▶ **Teks Halaman**
══════

Baca berita tanpa iklan. Gabung Kompas.com+

Kasus Siswa Menunggak Bayar SPP, Apa yang Harus Dilakukan Sekolah?

Kompas.com, 14 Januari 2025, 09:11 WIB
Tari Oktaviani,
Bestari Kumala Dewi

Tim Redaksi

Konsultasi Tanya Pakar Parenting

Uraikan lika-liku Anda mengasuh anak jadi lebih simpel

Kenali soal gaya asuh lebih apik lewat konsultasi Kompas.com

KOMPAS.com - Kasus siswa dihukum karena belum bayar uang SPP (Sumbangan Pembinaan Pendidikan) sekolah, bukan pertama kalinya terjadi di Indonesia. 

Pada Oktober 2024 juga terdapat kasus serupa dimana tiga siswa kakak beradik di Pandeglang, Banten, dipulangkan dari sekolah. Orangtua ketiga siswa mengaku, ketiga anaknya dikeluarkan karena menunggak biaya sekolah hingga Rp 42 juta. 

Lalu pada Tahun 2021, seorang anak kelas 4 SD di Sekolah Terpadu Putra 1, Jakarta Timur dikeluarkan dari sekolahnya karena orangtuanya tak mampu melunasi SPP yang ditunggak sejak pertengahan 2020.

Baca juga: Siswa Dihukum karena Tunggakan SPP, Psikolog Ungkap Dampaknya

Melihat kejadian ini, Psikolog klinis dari Analisa Personality Development Center (APDC) Indonesia, Pramudita Tungga Dewi, S.Psi, M.Psi mengatakan jika dalam kasus serupa, maka sekolah harus bertanggung jawab mendampingi psikologis dari siswa yang menjadi korban.

"Sebaiknya pihak sekolah mengambil peran untuk mendampingi siswa, agar kondisi psikologis siswa dapat tertangani, tetap termotivasi untuk sekolah dan menjalankan pendidikan seperti biasanya dengan memberi penguatan dan dukungan positif," paparnya kepada Kompas.com, Selasa (14/1/2025).

══════

▶ **Tujuan**
a – Salin bagian artikel tunggakan SPP mulai dari "Konsultasi Tanya Pakar" sampai dengan "Rp 42 juta." tanpa mengubah satu kata pun.
b – Sebutkan semua angka tahun yang muncul dalam artikel tunggakan SPP, masing-masing sekali.
c – Apakah setiap pernyataan ini sesuai dengan artikel tunggakan SPP? Jawab ya atau tidak untuk masing-masing, disertai kutipan kata-kata artikel yang menentukannya.
(i) Tiga siswa kakak beradik di Pandeglang menunggak biaya sekolah hingga Rp 42 juta.
(ii) Anak kelas 4 SD di Jakarta Timur dikeluarkan dari sekolahnya pada tahun 2020.
(iii) Pramudita Tungga Dewi adalah psikolog klinis dari APDC Indonesia.
Entri berikut tidak ada hubungannya dengan artikel tunggakan SPP.

▶ **Bahan Tersedia**

══════

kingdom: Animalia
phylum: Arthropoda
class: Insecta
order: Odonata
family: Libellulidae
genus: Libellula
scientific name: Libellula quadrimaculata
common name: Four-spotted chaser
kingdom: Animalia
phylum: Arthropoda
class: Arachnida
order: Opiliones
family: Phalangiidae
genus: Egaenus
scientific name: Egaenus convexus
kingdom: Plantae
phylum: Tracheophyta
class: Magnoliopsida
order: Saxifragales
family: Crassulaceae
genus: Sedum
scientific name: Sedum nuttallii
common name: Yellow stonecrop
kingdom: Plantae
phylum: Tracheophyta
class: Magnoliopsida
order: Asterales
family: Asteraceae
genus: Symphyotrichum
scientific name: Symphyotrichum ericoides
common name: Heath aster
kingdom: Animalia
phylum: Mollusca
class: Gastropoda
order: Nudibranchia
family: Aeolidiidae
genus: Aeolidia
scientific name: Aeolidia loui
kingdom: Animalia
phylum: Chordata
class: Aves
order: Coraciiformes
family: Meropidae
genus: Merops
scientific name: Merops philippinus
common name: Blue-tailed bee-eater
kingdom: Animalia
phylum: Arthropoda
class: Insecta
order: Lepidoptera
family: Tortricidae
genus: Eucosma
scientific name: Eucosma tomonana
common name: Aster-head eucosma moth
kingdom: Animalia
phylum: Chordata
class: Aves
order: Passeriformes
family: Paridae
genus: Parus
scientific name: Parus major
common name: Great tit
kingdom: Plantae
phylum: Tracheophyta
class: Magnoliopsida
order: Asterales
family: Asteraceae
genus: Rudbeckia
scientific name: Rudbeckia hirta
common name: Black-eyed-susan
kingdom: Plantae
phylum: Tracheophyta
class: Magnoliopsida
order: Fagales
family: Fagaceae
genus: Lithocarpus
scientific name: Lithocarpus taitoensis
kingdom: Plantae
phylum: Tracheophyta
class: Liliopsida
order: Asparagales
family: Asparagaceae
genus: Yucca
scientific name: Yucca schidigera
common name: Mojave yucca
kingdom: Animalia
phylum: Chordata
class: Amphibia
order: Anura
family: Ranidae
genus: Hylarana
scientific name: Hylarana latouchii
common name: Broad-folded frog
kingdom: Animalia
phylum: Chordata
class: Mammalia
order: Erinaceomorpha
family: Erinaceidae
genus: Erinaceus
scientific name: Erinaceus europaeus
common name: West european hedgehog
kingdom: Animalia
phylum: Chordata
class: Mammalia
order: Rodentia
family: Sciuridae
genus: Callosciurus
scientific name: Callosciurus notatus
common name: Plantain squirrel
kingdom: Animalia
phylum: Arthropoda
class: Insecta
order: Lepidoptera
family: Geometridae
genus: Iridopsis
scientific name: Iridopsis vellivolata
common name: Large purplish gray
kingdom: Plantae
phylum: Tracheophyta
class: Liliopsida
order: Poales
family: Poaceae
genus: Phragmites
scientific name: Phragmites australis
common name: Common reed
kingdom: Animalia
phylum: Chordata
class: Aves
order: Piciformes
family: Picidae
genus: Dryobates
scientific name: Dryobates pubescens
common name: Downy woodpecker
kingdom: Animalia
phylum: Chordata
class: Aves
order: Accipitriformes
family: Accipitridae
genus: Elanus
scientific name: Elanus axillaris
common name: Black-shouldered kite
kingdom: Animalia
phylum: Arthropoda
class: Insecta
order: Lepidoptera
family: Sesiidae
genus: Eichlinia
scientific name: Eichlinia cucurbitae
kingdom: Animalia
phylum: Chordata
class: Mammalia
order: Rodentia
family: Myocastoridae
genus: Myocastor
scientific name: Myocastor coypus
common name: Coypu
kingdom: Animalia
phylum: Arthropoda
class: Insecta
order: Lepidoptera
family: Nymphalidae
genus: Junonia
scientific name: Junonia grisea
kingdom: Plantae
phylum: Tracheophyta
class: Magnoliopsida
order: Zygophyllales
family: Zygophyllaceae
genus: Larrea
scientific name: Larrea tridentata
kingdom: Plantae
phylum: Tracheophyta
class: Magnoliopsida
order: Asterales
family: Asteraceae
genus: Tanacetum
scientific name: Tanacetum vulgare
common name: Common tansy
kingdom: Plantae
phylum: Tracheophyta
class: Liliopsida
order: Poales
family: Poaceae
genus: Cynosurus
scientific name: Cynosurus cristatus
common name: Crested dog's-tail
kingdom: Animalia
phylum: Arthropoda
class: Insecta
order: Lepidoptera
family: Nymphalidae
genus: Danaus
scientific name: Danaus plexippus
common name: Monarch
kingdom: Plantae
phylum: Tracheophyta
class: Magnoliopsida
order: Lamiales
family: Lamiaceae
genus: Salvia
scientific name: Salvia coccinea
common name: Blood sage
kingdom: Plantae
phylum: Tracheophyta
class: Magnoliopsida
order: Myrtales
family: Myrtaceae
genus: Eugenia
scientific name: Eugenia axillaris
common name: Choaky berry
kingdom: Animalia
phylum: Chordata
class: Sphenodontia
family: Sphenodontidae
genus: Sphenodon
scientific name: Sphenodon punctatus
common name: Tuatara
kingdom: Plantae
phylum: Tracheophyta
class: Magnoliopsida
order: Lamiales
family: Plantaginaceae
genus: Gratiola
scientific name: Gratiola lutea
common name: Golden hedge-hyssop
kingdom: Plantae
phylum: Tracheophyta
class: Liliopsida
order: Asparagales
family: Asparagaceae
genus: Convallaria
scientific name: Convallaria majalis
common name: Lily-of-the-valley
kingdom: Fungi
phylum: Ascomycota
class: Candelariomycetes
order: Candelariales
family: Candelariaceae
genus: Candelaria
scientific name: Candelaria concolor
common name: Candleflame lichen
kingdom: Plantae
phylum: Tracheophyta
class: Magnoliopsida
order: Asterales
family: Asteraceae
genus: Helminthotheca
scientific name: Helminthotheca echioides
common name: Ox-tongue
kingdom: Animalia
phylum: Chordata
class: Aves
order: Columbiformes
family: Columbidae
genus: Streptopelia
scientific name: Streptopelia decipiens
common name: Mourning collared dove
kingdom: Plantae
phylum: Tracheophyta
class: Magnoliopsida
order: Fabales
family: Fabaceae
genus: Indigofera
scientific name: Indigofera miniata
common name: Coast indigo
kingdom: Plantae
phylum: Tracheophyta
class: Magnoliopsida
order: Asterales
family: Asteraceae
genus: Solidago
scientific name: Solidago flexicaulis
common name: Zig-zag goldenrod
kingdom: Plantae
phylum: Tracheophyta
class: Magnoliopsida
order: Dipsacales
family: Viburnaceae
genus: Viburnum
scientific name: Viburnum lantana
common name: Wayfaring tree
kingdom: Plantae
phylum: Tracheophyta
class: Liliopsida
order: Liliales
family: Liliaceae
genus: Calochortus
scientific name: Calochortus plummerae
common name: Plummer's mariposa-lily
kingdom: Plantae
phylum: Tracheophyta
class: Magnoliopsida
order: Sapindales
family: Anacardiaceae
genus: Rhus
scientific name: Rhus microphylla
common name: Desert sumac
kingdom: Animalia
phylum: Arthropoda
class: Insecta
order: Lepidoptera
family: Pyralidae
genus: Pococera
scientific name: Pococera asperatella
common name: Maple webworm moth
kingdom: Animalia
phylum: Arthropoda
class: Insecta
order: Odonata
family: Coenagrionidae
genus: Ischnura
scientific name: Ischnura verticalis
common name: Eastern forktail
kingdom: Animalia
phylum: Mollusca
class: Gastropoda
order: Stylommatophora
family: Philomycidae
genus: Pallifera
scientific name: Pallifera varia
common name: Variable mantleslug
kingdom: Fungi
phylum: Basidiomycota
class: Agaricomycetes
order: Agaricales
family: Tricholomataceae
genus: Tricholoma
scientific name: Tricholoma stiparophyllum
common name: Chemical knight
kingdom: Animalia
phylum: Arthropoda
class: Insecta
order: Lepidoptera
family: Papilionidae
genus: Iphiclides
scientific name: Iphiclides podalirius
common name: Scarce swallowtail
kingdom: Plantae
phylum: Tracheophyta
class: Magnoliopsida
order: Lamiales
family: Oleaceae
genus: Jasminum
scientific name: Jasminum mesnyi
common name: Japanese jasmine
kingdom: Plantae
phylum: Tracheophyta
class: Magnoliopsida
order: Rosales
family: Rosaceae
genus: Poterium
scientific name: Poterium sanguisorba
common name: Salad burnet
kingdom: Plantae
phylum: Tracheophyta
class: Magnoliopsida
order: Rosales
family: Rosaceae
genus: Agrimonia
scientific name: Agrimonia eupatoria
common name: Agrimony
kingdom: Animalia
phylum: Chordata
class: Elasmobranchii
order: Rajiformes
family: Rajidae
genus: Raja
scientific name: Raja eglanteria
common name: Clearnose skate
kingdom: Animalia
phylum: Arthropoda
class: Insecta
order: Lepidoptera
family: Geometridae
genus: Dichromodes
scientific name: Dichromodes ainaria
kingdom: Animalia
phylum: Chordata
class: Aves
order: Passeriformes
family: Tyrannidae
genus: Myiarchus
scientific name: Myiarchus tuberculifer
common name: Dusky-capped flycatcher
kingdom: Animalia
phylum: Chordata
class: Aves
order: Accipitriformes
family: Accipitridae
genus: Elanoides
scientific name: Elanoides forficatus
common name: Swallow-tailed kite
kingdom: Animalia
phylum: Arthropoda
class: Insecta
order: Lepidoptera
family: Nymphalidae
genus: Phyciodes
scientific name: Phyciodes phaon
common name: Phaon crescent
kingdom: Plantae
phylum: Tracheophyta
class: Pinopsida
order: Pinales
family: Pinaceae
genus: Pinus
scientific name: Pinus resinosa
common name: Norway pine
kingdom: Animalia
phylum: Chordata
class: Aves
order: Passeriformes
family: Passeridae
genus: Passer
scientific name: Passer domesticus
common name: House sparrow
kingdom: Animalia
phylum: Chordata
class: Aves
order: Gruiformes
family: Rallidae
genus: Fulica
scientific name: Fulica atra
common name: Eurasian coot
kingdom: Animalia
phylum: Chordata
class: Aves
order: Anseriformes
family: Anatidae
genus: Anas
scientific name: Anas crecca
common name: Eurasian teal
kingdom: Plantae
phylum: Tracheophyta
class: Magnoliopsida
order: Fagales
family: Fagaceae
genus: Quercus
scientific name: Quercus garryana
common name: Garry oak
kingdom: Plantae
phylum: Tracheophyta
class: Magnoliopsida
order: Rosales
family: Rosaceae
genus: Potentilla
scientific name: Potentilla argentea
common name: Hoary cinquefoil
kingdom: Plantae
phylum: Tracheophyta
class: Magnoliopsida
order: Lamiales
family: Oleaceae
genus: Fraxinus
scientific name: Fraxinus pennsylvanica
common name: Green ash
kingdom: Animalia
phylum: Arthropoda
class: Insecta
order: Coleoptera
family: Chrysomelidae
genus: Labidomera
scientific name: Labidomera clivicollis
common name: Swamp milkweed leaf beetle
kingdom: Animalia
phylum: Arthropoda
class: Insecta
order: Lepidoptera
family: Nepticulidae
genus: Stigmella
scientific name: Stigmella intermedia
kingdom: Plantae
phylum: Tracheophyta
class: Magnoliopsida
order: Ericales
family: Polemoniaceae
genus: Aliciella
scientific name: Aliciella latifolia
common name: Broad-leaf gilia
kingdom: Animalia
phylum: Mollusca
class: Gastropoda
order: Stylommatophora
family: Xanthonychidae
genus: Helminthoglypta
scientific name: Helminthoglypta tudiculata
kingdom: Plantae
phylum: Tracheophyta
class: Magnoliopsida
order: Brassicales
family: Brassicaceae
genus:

══════

▶ **Hasil Latihan**
a –
Konsultasi Tanya Pakar Parenting

Uraikan lika-liku Anda mengasuh anak jadi lebih simpel

Kenali soal gaya asuh lebih apik lewat konsultasi Kompas.com

KOMPAS.com - Kasus siswa dihukum karena belum bayar uang SPP (Sumbangan Pembinaan Pendidikan) sekolah, bukan pertama kalinya terjadi di Indonesia. 

Pada Oktober 2024 juga terdapat kasus serupa dimana tiga siswa kakak beradik di Pandeglang, Banten, dipulangkan dari sekolah. Orangtua ketiga siswa mengaku, ketiga anaknya dikeluarkan karena menunggak biaya sekolah hingga Rp 42 juta.

b – 2025, 2024, 2021, 2020

c –
(i) Ya: "ketiga anaknya dikeluarkan karena menunggak biaya sekolah hingga Rp 42 juta"
(ii) Tidak: "Lalu pada Tahun 2021, seorang anak kelas 4 SD di Sekolah Terpadu Putra 1, Jakarta Timur dikeluarkan dari sekolahnya"
(iii) Ya: "Psikolog klinis dari Analisa Personality Development Center (APDC) Indonesia, Pramudita Tungga Dewi"